- DATA RECORDS:
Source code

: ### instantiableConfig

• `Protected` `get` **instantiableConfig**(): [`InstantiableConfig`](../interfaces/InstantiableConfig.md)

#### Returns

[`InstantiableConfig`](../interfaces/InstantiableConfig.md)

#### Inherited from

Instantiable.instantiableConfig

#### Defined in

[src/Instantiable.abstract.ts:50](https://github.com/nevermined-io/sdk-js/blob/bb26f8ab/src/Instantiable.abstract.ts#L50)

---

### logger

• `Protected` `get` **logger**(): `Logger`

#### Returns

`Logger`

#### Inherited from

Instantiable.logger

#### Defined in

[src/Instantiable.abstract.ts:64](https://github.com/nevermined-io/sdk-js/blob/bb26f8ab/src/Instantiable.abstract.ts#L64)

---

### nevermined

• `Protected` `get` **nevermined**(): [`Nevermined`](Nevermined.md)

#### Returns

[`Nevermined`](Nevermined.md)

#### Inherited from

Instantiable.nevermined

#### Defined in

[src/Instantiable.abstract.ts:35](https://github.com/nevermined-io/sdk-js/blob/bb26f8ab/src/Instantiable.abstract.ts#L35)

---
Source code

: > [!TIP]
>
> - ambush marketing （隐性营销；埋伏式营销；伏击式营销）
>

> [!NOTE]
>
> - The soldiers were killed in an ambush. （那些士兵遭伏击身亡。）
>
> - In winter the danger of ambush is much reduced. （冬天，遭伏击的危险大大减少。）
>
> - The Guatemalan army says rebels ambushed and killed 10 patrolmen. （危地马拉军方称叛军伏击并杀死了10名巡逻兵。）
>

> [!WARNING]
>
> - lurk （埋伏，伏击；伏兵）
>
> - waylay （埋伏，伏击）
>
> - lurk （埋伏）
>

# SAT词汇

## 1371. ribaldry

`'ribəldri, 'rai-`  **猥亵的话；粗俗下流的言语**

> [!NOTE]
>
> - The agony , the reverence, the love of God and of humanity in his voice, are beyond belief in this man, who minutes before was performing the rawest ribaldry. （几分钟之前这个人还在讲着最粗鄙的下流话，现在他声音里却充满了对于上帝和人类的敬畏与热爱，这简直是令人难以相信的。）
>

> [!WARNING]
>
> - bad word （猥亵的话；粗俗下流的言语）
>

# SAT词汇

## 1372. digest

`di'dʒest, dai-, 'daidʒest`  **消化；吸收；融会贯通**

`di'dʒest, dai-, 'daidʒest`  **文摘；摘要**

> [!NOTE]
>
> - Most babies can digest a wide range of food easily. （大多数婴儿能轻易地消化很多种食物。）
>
---
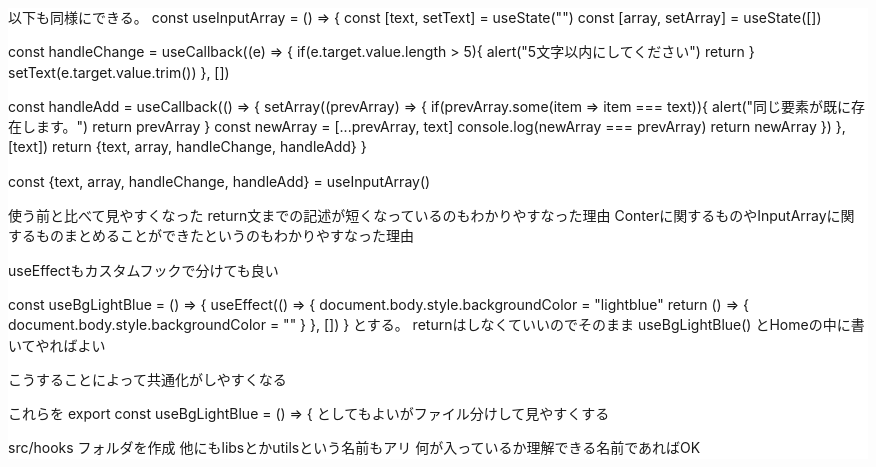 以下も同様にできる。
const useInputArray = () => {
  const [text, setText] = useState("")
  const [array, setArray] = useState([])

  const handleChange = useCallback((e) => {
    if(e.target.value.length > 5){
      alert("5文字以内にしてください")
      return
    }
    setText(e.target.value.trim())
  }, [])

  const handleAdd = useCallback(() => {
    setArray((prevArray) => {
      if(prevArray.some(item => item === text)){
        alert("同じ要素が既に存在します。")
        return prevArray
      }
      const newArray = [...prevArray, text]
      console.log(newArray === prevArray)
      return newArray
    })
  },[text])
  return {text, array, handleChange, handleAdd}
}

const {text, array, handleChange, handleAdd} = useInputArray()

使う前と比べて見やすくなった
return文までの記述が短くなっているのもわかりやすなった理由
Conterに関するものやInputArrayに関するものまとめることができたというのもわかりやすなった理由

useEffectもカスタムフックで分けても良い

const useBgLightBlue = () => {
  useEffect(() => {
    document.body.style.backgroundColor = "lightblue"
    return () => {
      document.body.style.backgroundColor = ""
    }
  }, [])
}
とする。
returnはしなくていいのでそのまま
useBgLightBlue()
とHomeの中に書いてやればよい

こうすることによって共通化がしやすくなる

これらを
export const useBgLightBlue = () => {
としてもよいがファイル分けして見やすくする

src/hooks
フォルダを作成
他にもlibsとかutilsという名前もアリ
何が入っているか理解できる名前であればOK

- TASK BRIEF:
Please copy out the records from the line that contains "useEffectもカスタムフックで分けても良い" up to and including the line that contains "何が入っているか理解できる名前であればOK".

- TASK OUTPUT:
useEffectもカスタムフックで分けても良い

const useBgLightBlue = () => {
  useEffect(() => {
    document.body.style.backgroundColor = "lightblue"
    return () => {
      document.body.style.backgroundColor = ""
    }
  }, [])
}
とする。
returnはしなくていいのでそのまま
useBgLightBlue()
とHomeの中に書いてやればよい

こうすることによって共通化がしやすくなる

これらを
export const useBgLightBlue = () => {
としてもよいがファイル分けして見やすくする

src/hooks
フォルダを作成
他にもlibsとかutilsという名前もアリ
何が入っているか理解できる名前であればOK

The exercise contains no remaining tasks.